Edit: I made a poor assumption on answering that the original returns filed were rejected but had been filled out properly, when filing with a deceased dependent without an SSN you typically write 'DIED' in the spot for the dependent's SSN. If the original returns were not filed this way, and accompanied by supporting documentation (record of live birth and record of death), then it may be best to start there, but it sounds like you already got bounced around and had it suggested that the lack of a number was an issue.

  • 2
    However, W-7 says it is only for use by individuals who are not US citizens or permanent residents. The OP's late daughter was a US citizen her whole life.
    – user102008
    Commented Apr 10, 2017 at 8:47
  • @user102008 Technically a US citizen, but not recognized by the US government as a US citizen, it's a bit murky.
    – Hart CO
    Commented Apr 10, 2017 at 13:47
  • Okay, thank you. This sounds promising. I will give the W-7 procedure a try. Commented Apr 12, 2017 at 21:59

For the record, I am the original question-asker and I'm reporting back to say that the approach described in the accepted answer did not work. I am adding a new answer, rather than commenting on the accepted answer, because of the length of explanation required.

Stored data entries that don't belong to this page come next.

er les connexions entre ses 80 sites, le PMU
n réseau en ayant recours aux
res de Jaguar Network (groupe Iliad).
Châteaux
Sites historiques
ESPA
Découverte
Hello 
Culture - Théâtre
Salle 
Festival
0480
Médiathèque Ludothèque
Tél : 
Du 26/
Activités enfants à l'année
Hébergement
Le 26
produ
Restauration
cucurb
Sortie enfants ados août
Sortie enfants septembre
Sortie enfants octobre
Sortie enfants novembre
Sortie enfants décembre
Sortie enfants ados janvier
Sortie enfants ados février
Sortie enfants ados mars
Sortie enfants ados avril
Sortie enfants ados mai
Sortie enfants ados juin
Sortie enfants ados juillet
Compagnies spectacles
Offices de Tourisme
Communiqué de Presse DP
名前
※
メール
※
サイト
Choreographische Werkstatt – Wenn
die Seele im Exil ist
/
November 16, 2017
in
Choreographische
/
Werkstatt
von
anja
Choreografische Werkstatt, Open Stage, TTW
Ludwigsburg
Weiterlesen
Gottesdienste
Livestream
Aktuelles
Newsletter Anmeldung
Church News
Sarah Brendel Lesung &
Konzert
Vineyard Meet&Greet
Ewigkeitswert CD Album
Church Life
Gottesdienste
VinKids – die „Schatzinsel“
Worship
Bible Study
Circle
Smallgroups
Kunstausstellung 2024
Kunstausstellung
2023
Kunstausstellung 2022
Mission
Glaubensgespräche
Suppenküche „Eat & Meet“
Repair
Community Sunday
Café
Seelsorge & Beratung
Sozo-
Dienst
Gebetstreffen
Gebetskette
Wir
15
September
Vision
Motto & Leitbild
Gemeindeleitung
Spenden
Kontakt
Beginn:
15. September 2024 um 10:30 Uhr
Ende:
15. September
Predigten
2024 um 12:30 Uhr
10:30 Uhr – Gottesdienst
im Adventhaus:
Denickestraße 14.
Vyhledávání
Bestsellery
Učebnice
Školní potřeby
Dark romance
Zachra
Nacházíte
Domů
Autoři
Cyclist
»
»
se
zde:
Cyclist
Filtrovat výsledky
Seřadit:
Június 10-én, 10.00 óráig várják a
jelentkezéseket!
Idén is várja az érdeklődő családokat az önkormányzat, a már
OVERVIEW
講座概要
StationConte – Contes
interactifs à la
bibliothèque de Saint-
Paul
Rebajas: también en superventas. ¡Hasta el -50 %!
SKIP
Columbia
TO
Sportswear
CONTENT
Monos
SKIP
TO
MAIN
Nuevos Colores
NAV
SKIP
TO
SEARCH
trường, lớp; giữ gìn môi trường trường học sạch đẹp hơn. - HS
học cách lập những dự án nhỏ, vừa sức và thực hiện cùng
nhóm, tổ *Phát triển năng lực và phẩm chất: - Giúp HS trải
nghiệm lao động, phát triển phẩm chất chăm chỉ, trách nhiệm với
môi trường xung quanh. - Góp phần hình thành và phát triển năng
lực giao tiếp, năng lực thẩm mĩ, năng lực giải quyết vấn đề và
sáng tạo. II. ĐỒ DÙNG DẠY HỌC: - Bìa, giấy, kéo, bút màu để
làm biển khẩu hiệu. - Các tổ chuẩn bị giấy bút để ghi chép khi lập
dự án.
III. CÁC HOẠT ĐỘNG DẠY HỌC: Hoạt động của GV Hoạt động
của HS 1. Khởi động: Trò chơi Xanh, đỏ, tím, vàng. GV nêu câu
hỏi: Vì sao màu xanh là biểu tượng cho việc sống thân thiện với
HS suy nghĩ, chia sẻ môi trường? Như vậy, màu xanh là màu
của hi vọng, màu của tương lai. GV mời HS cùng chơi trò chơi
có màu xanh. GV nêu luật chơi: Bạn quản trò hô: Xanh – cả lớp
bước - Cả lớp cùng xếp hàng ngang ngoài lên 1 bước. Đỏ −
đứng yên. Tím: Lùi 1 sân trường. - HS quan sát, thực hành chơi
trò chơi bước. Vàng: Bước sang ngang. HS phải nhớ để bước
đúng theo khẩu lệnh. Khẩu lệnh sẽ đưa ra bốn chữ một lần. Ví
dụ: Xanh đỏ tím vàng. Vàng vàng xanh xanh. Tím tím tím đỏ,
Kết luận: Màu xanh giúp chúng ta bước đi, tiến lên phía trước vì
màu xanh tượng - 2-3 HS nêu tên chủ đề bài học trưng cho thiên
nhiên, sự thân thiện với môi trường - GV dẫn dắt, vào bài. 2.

I applied for an ITIN by filing a W-7 with all appropriate documentation, including a birth certificate, death certificate, and consular recognition of birth abroad (i.e., proof of U.S. citizenship). The IRS rejected the application, saying that people who are eligible for SSNs can't have ITINs. That placed me in an untenable situation, because even though the IRS said she was eligible for an SSN, the Social Security Administration said they never issue SSNs to dead people as a matter of policy.

So: Insult was added to injury. It is true that I should have applied for an SSN while she was alive, in which case it would have been a simple matter. I just paid the extra tax that was due because of her not counting as a dependent during the years for which I was filing. The amount was not worth fighting over further, or renouncing my U.S. citizenship.

Moral of story: Live, in all ways, as if there is no guarantee your children will be alive tomorrow. Because there is no such guarantee.